China's 1988 grain harvest fell short of government production targets for the fourth straight year, declining by more than nine million tons from last year's total, an official newspaper said Thursday.
The report in the Peasants' Daily, quoting officials of the State Statistics Bureau's agriculture section, was the most authoritative acknowledgement yet of persistent farm problems last year.Production of the staple food for the country's 1.2 billion people was hampered in 1988 by weather calamities, erratic agricultural policy and discontent among farmers. The government has announced a series of measures to improve grain output this year.
Western agricultural analysts say the government appears capable of assuring basic food supplies to avert a famine, but the experts predict scattered food shortages this winter. Fears of shortages and high prices already have set off grain-hoarding in cities.

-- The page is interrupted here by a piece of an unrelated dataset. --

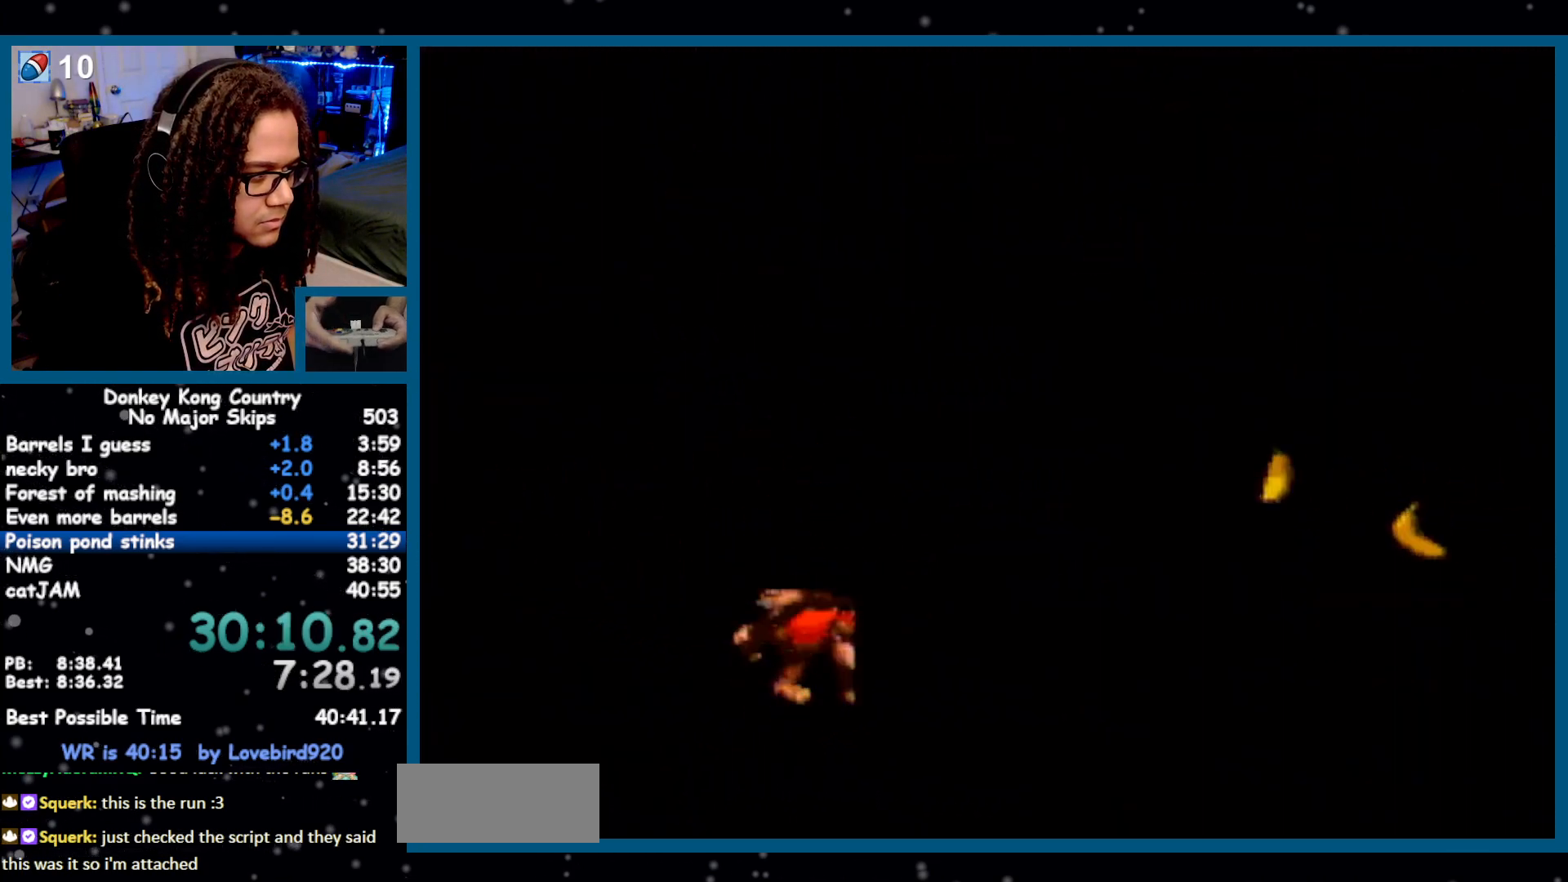
{"buttons": ["Y", "DPAD_RIGHT"], "events": [[17, "Y", "down"]]}
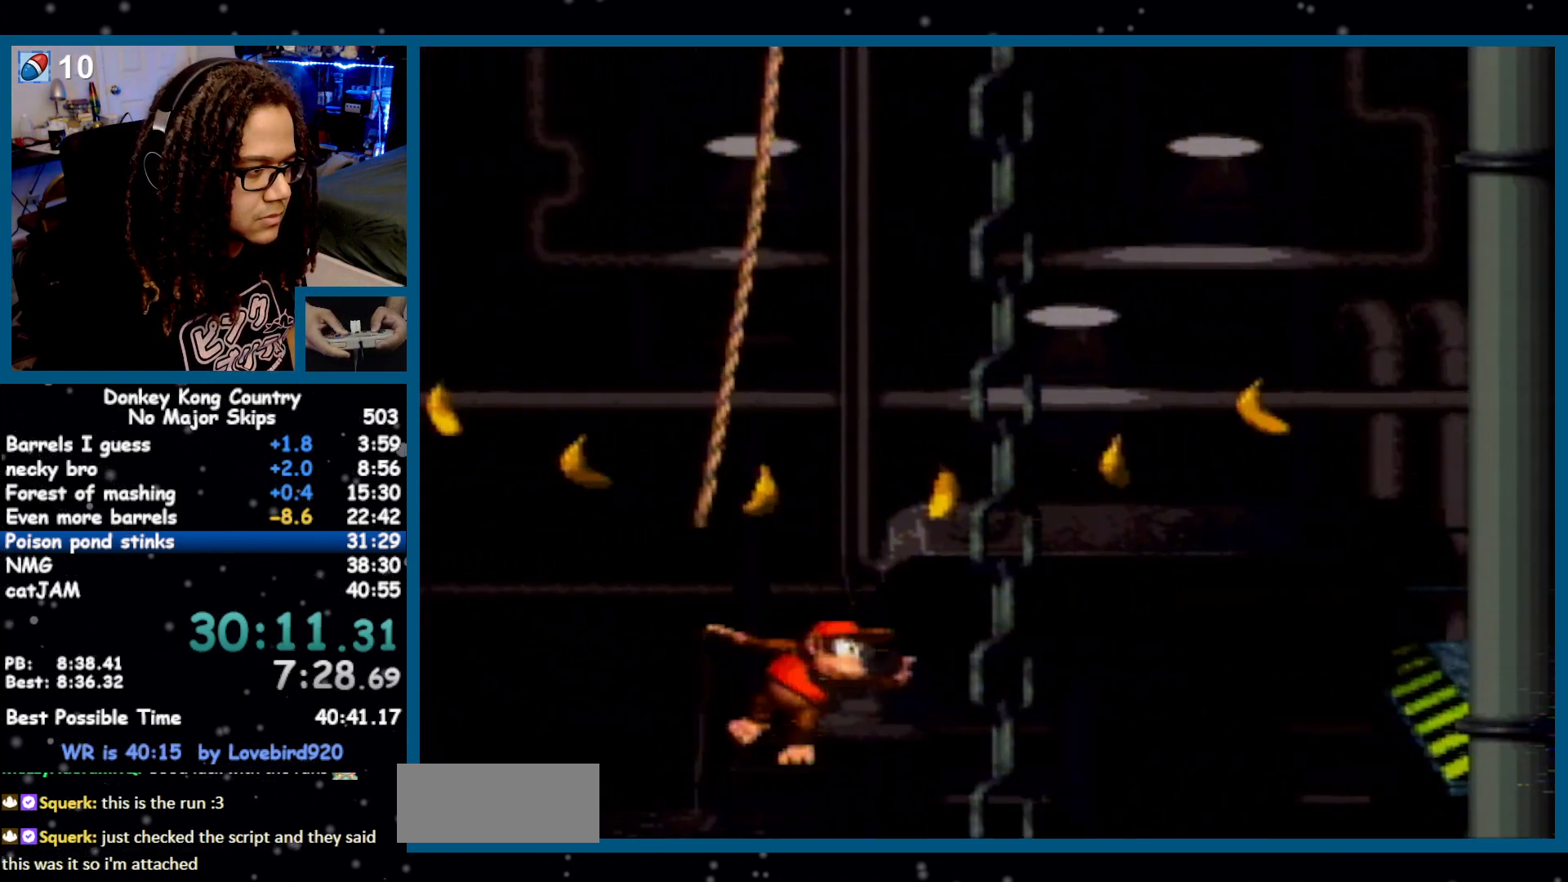
{"buttons": ["Y", "DPAD_RIGHT"], "events": [[117, "B", "down"], [367, "B", "up"]]}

The Peasants' Daily quoted officials as saying the country's total output of rice and other grain last year was 393.8 million tons, 9.2 million tons below 1987, and more than 16 million tons short of the official target of 410 million tons.

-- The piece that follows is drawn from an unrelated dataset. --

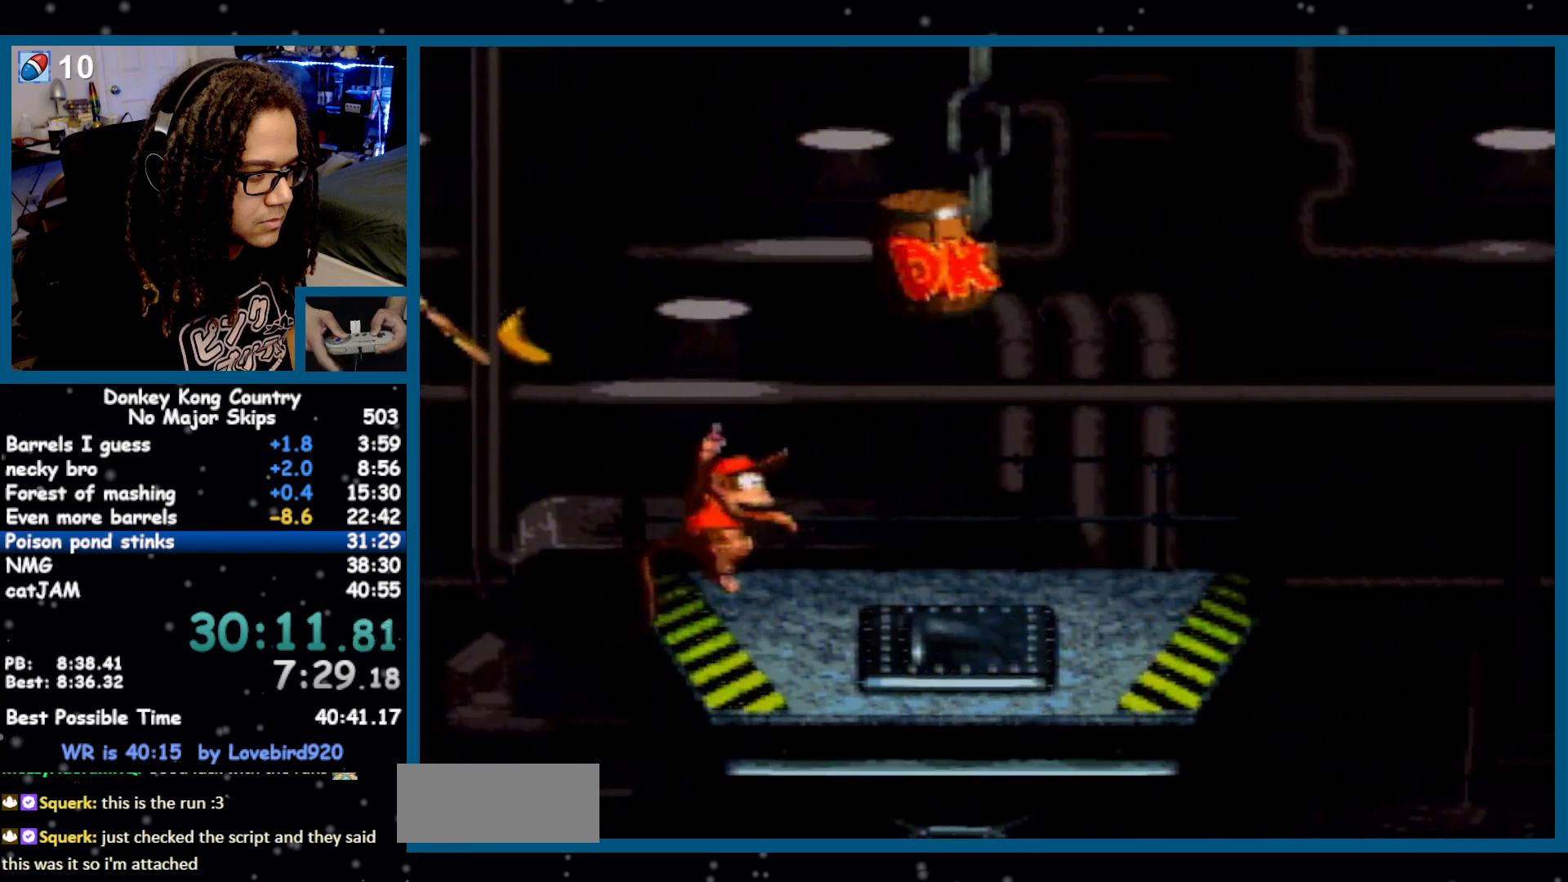
{"buttons": ["Y", "DPAD_RIGHT"], "events": [[200, "Y", "up"], [233, "Y", "down"]]}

The figures also revised downward the 1987 total by 2 million tons, to 403 million from the previous figure of 405 million tons.
It was the fourth consecutive year in which China failed to meet its grain targets since 1984, when a record 407 million tons was grown. Agriculture Minister He Kang said last week the 1989 target would remain flat at 410 million tons.
The officials said cotton production in 1988 was down 4.3 percent from last year, edible oil production dropped by nearly 16 percent and sesame output fell by 8 percent.
The harvest was hurt last year by spring frost, a summer drought and a heat wave.